++++ EXTRACTED DATA ++++

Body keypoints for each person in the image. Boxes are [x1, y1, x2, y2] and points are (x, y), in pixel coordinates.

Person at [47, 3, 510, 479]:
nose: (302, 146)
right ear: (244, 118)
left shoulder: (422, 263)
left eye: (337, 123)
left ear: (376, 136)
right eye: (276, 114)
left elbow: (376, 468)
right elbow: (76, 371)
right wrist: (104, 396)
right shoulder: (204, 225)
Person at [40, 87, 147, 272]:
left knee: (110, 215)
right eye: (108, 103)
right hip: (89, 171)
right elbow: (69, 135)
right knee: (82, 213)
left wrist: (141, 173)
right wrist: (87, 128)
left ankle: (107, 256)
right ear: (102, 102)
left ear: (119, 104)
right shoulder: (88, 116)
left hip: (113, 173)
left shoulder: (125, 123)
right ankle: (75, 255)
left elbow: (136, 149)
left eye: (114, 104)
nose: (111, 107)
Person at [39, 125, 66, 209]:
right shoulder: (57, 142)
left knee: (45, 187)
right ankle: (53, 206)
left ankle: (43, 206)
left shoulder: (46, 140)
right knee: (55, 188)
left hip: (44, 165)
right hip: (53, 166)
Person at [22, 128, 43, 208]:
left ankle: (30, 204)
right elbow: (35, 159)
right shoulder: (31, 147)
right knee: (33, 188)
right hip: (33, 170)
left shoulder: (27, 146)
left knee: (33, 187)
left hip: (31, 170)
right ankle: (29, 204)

++++
++++ EXTRACTED DATA ++++

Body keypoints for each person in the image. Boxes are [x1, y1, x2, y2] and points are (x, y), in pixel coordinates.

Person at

++++
++++ EXTRACTED DATA ++++

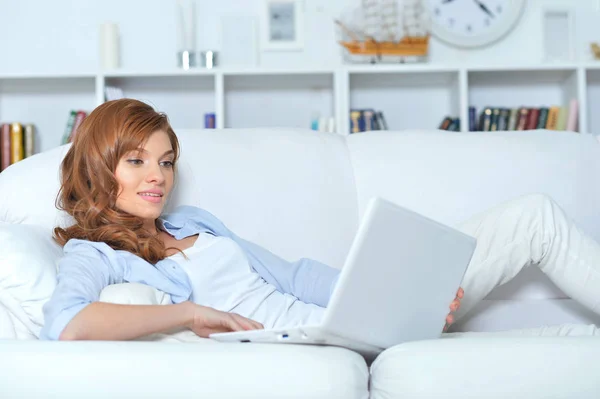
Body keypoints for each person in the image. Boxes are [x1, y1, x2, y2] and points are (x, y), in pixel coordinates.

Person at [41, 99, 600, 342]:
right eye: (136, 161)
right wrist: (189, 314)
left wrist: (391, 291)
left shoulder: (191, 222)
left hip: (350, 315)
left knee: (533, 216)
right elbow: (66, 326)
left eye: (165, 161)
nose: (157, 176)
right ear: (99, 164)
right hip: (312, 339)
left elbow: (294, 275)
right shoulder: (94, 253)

++++

> _WHAT THIS TASK INVOLVES_
In the entries above, please find the line with "right knee: (55, 188)" and the line with "right ankle: (29, 204)", then write out exactly those two lines and every line between them, and nothing more.

> _RESULT FOR THIS TASK_
right knee: (55, 188)
left hip: (44, 165)
right hip: (53, 166)
Person at [22, 128, 43, 208]:
left ankle: (30, 204)
right elbow: (35, 159)
right shoulder: (31, 147)
right knee: (33, 188)
right hip: (33, 170)
left shoulder: (27, 146)
left knee: (33, 187)
left hip: (31, 170)
right ankle: (29, 204)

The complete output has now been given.